Saturday, April 13, 2013

Describe Macbeth's state of mind after the murders.Like what does he feel like and what does he think about the murders.

In act2 sc.2, we see Macbeth return from Duncan's chamber, after having done the 'deed'. He looks quite disturbed and terrified. 'Looking on his hands', Macbeth expresses his sense of discomfort: 'This is a sorry sight'. He ignores his wife's remonstrance to go on ventilating his remorse and penitence:



There's one did laugh in 's sleep, and one cried 'Murder!'


That they did wake each other: I stood and heard them:


But they did say their prayers, and address'd them


Again to sleep..................


One cried 'God bless us!' and 'Amen' the other:


As they had seen me with these hangman's hands:


Listening with fear, I could not say 'Amen',


When they did say 'God bless us!'



Macbeth seems deeply shocked that he could not utter the name of God when as a fallen man, a vile killer, he had 'most need of blessing'. His tormented conscience unveils itself in the form of delirious ravings.
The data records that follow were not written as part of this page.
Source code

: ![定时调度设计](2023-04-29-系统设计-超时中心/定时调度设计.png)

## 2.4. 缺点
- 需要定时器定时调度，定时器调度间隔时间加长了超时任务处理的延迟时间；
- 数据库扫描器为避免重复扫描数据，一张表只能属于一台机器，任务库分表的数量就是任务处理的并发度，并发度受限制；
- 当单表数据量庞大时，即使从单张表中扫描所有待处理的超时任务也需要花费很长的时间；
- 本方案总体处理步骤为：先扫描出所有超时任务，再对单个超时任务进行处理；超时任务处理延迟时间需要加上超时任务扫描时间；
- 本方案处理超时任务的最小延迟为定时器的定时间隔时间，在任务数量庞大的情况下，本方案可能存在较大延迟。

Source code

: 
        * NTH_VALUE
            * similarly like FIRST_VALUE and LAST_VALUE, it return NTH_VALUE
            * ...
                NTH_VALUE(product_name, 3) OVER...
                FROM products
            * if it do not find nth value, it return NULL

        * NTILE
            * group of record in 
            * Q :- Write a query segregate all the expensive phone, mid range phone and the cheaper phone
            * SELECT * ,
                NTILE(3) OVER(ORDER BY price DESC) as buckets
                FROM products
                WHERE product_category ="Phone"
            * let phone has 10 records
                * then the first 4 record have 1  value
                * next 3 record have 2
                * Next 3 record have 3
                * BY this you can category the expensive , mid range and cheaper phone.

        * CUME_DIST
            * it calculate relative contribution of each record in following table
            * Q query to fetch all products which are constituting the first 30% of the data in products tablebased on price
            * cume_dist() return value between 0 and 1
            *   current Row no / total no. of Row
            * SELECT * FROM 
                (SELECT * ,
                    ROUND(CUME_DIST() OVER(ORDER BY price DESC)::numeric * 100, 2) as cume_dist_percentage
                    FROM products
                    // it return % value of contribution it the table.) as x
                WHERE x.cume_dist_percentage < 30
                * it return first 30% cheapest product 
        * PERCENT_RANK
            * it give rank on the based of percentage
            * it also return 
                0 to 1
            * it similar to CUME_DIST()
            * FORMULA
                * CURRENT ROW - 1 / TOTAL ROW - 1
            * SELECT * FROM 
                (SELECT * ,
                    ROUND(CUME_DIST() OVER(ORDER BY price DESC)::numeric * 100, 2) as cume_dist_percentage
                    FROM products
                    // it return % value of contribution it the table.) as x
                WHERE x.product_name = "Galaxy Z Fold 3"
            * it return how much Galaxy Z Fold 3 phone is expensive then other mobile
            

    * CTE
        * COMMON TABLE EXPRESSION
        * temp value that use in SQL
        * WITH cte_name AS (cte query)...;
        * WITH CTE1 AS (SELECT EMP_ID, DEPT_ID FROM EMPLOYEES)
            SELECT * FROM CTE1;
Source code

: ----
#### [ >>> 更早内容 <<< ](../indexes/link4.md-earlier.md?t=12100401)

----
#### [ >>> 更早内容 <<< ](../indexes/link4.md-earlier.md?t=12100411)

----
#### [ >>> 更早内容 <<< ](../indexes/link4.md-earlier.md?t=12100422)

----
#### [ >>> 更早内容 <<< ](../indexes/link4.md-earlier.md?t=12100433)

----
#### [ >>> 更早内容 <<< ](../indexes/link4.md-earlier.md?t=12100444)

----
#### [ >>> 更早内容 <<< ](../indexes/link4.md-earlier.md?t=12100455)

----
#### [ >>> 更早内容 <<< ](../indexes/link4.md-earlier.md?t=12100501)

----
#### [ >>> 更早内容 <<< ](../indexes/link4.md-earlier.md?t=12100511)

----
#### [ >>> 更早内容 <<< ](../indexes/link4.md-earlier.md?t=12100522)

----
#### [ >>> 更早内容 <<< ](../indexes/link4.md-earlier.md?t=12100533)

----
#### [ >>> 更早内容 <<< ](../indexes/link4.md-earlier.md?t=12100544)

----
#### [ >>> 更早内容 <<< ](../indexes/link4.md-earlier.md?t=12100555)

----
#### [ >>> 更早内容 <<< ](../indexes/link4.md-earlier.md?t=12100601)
He regards himself as a cursed murderer who has killed sleep[Duncan in sleep being the embodiment of sleep] and is punished with sleeplessness:



Methought I heard a voice cry 'Sleep no more!




Macbeth does murder sleep'............



Lady Macbeth further remonstrates her husband and asks him to get some water and 'wash the filthy witness' of his act from his hand. She goes to Duncan's chamber to keep the daggers there, and to 'gild the faces of the grooms withal' with blood. Macbeth is left alone to guilt and fear. He now envisions the conversion of the universal green into one pervading red:



What hands are here? ha! they pluck out mine eyes!


Will all great Neptune's ocean wash this blood


Clean from my hand? No; this my hand will rather


The multitudinous seas incarnadine,


Making the green one red.



Repeated knockings make Macbeth appalled and confused.


Later, when the first murderer reports to Macbeth at the door of the Banquet hall that Banquo has been dispatched to death though Fleance has escaped, Macbeth is once again extremely possessed with fear. He sees the ghost of Banquo as occupying his seat, shaking his 'gory locks' at him. His addresses to the ghost showing a paroxysm of fear expose his criminality before the nobles.